Average decoding accuracy at each time point relative to motion onset. Decoding was applied either to alpha-band activity (a, c) or sustained event-related potential (ERP) activity (b, d), and the decoding was performed separately for the 25.6% motion coherence (a, b) and for the 51.2% motion coherence (c, d). Time 0 represents motion onset, and time 1.5 represents motion offset. The gray regions represent clusters of time points for which the decoding accuracy was greater than chance after correction for multiple comparisons. The orange shading indicates ±1 SEM.

Table 1.

Mean accuracy for decoding of the stimulus direction and the reported direction averaged across the motion and the report period for alpha-based and ERP-based decoding at each coherence level. Chance level decoding is .0625 (1/16). Numbers in the parenthesis indicate SEM. The right column shows the results of a statistical comparison of the two types of decoding (uncorrected for multiple comparisons). Asterisks indicate statistical significance after false discovery rate correction for the family of tests within a given column.

> [MATERIAL PROVIDED]:

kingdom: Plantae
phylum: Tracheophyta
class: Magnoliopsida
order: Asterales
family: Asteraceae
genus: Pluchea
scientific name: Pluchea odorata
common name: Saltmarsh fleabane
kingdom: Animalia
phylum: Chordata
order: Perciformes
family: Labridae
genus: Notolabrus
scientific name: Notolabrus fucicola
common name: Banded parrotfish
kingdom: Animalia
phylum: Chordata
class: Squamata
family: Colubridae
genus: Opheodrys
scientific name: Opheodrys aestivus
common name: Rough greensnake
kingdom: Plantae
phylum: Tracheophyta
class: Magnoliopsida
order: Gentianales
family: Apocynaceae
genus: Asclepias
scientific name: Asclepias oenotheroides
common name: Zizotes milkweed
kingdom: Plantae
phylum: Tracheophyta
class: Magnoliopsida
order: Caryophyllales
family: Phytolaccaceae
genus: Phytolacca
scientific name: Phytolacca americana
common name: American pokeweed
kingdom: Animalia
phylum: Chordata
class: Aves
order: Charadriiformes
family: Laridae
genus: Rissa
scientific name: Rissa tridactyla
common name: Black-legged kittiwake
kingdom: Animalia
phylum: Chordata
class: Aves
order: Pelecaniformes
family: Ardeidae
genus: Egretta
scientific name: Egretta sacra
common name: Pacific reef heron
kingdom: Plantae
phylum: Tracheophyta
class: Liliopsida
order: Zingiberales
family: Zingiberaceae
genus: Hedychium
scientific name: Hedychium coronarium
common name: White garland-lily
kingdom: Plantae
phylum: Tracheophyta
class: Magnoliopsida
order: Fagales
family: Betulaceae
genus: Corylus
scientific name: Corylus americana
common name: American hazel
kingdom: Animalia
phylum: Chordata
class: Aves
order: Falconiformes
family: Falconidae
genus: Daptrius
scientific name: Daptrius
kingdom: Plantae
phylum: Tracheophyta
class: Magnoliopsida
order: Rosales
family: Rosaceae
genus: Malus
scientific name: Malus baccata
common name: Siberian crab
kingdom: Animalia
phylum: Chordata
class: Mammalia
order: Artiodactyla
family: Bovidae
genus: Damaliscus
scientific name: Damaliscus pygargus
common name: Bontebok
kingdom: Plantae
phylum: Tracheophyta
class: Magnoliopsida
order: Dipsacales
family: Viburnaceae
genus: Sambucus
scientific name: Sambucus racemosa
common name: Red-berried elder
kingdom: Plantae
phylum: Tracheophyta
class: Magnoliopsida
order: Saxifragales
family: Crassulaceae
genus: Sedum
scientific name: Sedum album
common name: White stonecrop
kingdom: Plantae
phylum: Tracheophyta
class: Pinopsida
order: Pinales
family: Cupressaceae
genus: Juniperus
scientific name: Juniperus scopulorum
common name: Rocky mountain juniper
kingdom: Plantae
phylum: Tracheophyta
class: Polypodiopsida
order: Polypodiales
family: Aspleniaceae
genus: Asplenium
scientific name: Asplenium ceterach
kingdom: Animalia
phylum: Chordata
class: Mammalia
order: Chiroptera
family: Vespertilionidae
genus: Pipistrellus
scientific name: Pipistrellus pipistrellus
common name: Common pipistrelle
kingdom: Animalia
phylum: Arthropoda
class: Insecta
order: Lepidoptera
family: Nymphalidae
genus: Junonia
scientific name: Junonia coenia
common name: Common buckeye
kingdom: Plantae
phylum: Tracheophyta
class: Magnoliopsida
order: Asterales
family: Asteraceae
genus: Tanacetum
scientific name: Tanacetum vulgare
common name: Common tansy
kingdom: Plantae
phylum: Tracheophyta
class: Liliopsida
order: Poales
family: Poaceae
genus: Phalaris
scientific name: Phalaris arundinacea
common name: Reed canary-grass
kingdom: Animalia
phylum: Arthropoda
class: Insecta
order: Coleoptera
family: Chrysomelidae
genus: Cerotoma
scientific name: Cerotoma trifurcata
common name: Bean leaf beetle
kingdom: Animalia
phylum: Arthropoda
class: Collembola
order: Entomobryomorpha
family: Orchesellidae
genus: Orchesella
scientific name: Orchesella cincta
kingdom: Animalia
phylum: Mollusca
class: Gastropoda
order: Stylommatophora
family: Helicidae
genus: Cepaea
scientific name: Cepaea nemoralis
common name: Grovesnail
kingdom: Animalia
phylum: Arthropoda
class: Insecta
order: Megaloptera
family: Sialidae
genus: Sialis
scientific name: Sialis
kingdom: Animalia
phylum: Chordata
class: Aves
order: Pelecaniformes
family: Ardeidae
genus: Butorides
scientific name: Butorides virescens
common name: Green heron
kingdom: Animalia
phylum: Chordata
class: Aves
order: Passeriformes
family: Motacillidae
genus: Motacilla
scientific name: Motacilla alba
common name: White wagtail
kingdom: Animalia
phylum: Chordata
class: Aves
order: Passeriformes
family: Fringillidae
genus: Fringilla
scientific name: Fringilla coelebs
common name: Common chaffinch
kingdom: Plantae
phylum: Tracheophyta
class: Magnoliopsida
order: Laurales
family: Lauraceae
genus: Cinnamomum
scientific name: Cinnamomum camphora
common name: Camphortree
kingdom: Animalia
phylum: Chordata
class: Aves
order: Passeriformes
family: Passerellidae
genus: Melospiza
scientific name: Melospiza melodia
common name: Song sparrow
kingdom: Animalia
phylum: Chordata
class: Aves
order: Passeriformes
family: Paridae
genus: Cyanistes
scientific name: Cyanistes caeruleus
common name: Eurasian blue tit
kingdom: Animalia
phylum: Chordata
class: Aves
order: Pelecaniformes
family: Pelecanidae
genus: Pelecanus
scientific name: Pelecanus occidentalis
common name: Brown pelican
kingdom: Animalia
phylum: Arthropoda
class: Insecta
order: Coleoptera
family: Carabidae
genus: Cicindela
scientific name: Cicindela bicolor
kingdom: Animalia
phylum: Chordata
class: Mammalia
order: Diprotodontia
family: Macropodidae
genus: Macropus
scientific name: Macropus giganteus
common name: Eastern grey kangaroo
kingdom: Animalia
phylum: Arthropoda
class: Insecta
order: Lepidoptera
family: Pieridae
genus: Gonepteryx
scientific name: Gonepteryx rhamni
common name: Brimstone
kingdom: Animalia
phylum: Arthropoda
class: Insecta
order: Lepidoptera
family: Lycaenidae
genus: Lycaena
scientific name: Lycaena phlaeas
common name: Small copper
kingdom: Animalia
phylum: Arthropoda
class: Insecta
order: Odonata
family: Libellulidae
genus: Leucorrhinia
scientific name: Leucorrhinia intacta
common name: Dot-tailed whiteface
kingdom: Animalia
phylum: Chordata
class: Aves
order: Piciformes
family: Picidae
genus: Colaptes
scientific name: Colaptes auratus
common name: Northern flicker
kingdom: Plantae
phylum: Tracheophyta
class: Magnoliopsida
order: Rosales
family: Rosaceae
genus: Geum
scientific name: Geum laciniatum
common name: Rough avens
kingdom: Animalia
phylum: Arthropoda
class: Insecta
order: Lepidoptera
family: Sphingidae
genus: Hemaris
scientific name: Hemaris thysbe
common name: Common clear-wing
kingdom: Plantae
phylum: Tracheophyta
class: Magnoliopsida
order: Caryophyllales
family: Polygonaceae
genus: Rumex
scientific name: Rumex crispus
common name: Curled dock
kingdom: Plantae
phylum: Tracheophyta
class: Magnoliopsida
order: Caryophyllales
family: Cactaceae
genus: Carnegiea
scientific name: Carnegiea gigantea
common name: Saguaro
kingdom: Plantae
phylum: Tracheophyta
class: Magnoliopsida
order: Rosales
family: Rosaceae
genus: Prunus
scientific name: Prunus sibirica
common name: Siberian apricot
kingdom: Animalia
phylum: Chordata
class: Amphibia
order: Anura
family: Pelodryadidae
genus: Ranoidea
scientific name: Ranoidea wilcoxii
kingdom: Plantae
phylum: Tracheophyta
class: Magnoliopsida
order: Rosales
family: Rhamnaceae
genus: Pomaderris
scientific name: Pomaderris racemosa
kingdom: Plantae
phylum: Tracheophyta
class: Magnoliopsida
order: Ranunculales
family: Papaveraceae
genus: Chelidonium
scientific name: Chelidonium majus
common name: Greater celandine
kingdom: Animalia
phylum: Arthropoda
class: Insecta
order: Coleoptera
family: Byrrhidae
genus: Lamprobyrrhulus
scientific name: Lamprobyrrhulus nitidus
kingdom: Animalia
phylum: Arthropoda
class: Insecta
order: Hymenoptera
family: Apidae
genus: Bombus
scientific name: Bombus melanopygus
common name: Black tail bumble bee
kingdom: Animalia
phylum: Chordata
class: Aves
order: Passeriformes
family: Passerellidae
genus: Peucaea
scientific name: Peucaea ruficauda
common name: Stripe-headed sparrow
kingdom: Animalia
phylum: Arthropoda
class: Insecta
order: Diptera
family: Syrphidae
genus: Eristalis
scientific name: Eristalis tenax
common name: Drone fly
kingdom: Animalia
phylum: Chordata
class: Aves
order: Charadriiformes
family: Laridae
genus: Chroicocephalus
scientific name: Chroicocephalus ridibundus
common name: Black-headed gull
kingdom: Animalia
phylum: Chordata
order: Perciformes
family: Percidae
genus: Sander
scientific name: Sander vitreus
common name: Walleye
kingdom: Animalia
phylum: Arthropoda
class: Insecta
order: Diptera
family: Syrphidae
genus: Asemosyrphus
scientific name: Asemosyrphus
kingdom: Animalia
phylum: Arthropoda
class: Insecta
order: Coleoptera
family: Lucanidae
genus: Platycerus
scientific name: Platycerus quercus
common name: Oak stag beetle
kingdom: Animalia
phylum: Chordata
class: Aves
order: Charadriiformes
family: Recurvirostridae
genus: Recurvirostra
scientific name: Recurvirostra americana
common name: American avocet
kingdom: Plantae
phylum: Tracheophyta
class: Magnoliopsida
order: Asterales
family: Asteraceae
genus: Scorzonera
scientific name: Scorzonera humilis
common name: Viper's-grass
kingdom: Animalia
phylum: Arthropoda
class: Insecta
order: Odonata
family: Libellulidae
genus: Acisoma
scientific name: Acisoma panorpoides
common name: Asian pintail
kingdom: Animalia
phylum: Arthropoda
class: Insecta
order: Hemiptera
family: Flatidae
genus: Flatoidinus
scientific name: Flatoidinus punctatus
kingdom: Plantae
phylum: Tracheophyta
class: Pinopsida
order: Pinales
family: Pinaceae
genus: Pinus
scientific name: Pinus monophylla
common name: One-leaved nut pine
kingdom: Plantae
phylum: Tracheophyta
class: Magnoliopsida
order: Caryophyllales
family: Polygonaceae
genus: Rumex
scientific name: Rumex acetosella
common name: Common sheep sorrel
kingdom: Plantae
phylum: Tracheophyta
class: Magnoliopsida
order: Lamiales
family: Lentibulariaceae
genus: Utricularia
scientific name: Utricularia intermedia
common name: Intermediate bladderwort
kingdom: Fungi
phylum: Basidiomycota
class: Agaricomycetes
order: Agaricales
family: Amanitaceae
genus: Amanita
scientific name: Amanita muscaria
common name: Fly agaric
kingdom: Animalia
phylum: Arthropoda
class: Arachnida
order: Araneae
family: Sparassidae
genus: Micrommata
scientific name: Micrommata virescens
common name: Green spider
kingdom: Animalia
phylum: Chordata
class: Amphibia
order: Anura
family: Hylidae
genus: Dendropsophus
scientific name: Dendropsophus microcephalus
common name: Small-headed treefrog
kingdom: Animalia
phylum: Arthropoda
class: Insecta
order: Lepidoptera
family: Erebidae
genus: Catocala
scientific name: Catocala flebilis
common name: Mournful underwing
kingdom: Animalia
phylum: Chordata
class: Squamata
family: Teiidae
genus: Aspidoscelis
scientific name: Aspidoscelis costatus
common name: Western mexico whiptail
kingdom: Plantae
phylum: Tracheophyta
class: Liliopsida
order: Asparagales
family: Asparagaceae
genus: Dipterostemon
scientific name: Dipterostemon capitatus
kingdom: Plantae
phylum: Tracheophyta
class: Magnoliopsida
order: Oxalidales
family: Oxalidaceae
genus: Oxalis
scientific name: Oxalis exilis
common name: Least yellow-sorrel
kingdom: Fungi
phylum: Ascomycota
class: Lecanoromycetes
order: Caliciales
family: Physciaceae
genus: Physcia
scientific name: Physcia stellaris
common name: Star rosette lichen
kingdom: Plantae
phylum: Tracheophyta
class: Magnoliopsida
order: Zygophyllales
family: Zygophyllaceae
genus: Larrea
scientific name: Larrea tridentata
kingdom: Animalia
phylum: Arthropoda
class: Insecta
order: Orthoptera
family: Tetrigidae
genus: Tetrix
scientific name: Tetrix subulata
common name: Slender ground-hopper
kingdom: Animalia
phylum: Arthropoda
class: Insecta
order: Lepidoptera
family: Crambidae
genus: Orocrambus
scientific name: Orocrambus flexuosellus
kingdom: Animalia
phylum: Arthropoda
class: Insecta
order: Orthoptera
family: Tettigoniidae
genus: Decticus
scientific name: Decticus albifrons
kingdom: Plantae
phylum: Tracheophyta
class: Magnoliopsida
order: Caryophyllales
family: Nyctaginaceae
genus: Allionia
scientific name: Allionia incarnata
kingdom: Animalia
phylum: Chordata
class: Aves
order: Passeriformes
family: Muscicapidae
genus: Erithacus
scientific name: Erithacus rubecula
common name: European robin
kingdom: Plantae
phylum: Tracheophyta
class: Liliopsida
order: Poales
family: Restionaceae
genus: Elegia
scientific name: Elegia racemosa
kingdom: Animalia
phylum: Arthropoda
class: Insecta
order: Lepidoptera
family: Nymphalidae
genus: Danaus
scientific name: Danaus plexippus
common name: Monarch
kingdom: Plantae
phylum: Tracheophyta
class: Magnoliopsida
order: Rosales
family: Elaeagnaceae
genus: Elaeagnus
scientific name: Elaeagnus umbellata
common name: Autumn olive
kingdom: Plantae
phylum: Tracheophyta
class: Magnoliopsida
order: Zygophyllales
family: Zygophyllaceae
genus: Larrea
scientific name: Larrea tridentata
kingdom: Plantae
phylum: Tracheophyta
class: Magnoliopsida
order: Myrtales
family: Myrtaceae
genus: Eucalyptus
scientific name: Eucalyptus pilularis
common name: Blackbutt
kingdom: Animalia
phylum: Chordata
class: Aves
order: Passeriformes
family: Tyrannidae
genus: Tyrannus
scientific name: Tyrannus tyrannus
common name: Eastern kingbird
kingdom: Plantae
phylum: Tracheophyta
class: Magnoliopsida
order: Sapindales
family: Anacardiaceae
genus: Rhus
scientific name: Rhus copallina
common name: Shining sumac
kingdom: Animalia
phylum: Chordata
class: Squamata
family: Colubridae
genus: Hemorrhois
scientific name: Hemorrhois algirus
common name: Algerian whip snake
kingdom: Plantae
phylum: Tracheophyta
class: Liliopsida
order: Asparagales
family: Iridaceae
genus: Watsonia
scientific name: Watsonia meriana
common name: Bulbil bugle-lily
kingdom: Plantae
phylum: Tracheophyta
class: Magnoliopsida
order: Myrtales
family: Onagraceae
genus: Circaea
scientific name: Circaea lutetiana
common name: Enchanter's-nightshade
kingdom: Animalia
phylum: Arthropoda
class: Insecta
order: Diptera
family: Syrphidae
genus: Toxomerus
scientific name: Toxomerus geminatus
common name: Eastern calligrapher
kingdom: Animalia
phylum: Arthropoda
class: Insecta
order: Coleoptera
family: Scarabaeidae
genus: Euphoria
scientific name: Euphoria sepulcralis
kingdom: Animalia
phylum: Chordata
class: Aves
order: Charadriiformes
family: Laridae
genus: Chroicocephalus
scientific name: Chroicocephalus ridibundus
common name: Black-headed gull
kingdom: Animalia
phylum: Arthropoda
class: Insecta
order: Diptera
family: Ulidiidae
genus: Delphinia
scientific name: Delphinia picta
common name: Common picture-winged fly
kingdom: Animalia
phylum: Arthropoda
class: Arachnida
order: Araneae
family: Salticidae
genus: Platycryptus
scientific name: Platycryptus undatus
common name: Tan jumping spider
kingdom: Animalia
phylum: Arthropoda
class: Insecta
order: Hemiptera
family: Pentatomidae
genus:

> [WHAT YOU WILL DO]:
**1.** Do statements (a), (b) and (c) agree with the decoding text? For each, answer yes or no and quote the words of the text that decide it.
(a) Time 1.5 represents motion onset.
(b) The orange shading indicates ±1 SEM.
(c) The comparison in the right column of Table 1 was corrected for multiple comparisons.
**2.** Can you quote the decoding text from "Average decoding accuracy" up to and including "indicates ±1 SEM."?
**3.** According to the decoding text, where does the chance level of .0625 come from? Answer in one to three sentences.

> [SOLUTIONS BELOW]:
**1.**
(a) No: "Time 0 represents motion onset, and time 1.5 represents motion offset."
(b) Yes: "The orange shading indicates ±1 SEM."
(c) No: "The right column shows the results of a statistical comparison of the two types of decoding (uncorrected for multiple comparisons)."

**2.**
Average decoding accuracy at each time point relative to motion onset. Decoding was applied either to alpha-band activity (a, c) or sustained event-related potential (ERP) activity (b, d), and the decoding was performed separately for the 25.6% motion coherence (a, b) and for the 51.2% motion coherence (c, d). Time 0 represents motion onset, and time 1.5 represents motion offset. The gray regions represent clusters of time points for which the decoding accuracy was greater than chance after correction for multiple comparisons. The orange shading indicates ±1 SEM.

**3.** The decoding text gives the chance level of .0625 as the fraction 1/16. This fraction appears in parentheses directly after the value.